出典にある文「梨花には誰も味方がいないじゃないですか。」を英語に訳せ。

▸ 出典
· · · · ·
もちろん原作と違うものを作るつもりはないので、自分の読後感の核にあった、“女性がひとりで何かと戦っている”というイメージを大事にして進めました。梨花には誰も味方がいないじゃないですか。脚色にしても、キャスティングにしても、梨花が“ひとりで立つ”“ひとりで走る”ということを突き詰めたときに、その“強さ”を表現できると思ったからこそ、宮沢さんに主演を依頼したのかもしれないですね。

―ほかに梨花という女性にどんなイメージを持たれましたか?

たまたま大学生の光太(池松壮亮)に出会い、銀行に勤めていたから横領に手を染めていきますけど、どこにいても、いずれはそうなっていく人なんだろうなっていうイメージを小説を読んだときに持ちました。この人の業(ごう)として、何を注いでも満たされないとか、何かから逃げ続けるとか、そういう部分を基本的に持っている人なんだろうなとは思いました。
· · · · ·
▸ 保存データ
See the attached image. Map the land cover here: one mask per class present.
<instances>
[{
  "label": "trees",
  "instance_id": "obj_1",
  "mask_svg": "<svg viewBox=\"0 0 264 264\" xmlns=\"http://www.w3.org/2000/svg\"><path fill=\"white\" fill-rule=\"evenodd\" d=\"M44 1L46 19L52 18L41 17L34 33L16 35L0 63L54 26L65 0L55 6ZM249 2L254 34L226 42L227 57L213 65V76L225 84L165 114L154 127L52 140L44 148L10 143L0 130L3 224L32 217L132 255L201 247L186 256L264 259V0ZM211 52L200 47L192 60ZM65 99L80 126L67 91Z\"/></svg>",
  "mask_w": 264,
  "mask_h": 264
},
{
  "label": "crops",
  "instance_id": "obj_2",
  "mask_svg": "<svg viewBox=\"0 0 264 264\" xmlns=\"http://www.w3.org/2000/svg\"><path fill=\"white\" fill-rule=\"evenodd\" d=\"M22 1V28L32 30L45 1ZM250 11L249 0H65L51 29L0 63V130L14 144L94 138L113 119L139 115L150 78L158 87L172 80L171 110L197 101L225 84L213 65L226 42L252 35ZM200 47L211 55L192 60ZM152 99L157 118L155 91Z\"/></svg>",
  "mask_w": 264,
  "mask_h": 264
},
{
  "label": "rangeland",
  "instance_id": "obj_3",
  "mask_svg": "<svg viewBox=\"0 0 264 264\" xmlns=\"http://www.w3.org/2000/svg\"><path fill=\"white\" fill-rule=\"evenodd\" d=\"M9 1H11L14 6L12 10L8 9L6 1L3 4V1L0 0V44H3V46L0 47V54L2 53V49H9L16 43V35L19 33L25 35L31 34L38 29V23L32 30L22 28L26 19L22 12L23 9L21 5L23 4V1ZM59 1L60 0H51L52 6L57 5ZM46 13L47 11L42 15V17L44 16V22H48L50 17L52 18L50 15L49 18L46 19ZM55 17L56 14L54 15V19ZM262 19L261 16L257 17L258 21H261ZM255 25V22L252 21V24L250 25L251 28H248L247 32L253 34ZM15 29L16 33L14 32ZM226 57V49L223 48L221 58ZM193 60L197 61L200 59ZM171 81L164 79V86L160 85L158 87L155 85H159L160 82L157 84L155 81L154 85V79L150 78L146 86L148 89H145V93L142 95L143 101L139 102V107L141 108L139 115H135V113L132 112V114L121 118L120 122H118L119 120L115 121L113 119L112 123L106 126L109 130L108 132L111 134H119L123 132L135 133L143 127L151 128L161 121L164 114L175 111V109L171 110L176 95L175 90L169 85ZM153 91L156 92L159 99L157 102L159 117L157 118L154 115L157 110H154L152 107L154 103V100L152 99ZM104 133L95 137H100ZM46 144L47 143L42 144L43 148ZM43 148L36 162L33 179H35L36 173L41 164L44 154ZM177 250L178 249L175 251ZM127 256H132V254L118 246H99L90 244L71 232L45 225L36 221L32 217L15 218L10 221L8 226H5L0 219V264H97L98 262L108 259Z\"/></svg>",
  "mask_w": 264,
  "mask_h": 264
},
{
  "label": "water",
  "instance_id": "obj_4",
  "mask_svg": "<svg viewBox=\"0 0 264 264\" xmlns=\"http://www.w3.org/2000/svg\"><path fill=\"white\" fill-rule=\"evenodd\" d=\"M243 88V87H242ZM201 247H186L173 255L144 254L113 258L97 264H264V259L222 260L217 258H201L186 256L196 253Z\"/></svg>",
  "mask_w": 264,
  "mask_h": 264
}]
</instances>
· · · · ·
▸ 出力全文
Rika has no one on her side at all, you know?